| Task item |
I would like the records restated word for word, without the pictures.

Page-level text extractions
##############################
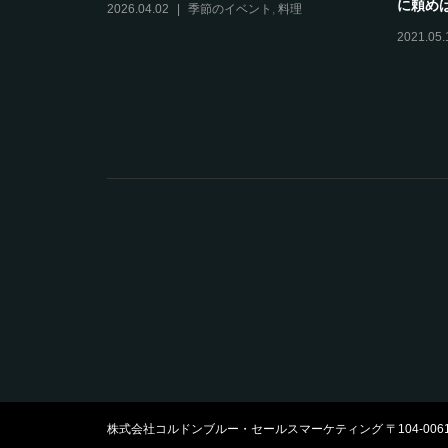
に頼めば
2026.04.02
季節のイベント
,
料理
ベント
,
記念
2021.05.
株式会社コルドンブルー・セールスマーケティング 〒104-0061 東京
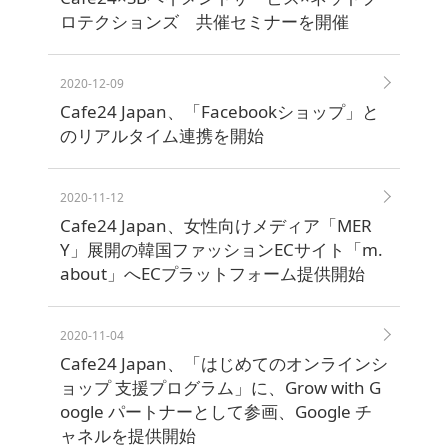
ト
ロテクションズ 共催セミナーを開催
2020-12-09
Cafe24 Japan、「Facebookショップ」と
のリアルタイム連携を開始
2020-11-12
Cafe24 Japan、女性向けメディア「MER
Y」展開の韓国ファッションECサイト「m.
about」へECプラットフォーム提供開始
2020-11-04
Cafe24 Japan、「はじめてのオンラインシ
ョップ 支援プログラム」に、Grow with G
oogle パートナーとして参画、Google チ
ャネルを提供開始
##############################
| Exercise output |
に頼めば
2026.04.02
季節のイベント
,
料理
ベント
,
記念
2021.05.
株式会社コルドンブルー・セールスマーケティング 〒104-0061 東京
ト
ロテクションズ 共催セミナーを開催
2020-12-09
Cafe24 Japan、「Facebookショップ」と
のリアルタイム連携を開始
2020-11-12
Cafe24 Japan、女性向けメディア「MER
Y」展開の韓国ファッションECサイト「m.
about」へECプラットフォーム提供開始
2020-11-04
Cafe24 Japan、「はじめてのオンラインシ
ョップ 支援プログラム」に、Grow with G
oogle パートナーとして参画、Google チ
ャネルを提供開始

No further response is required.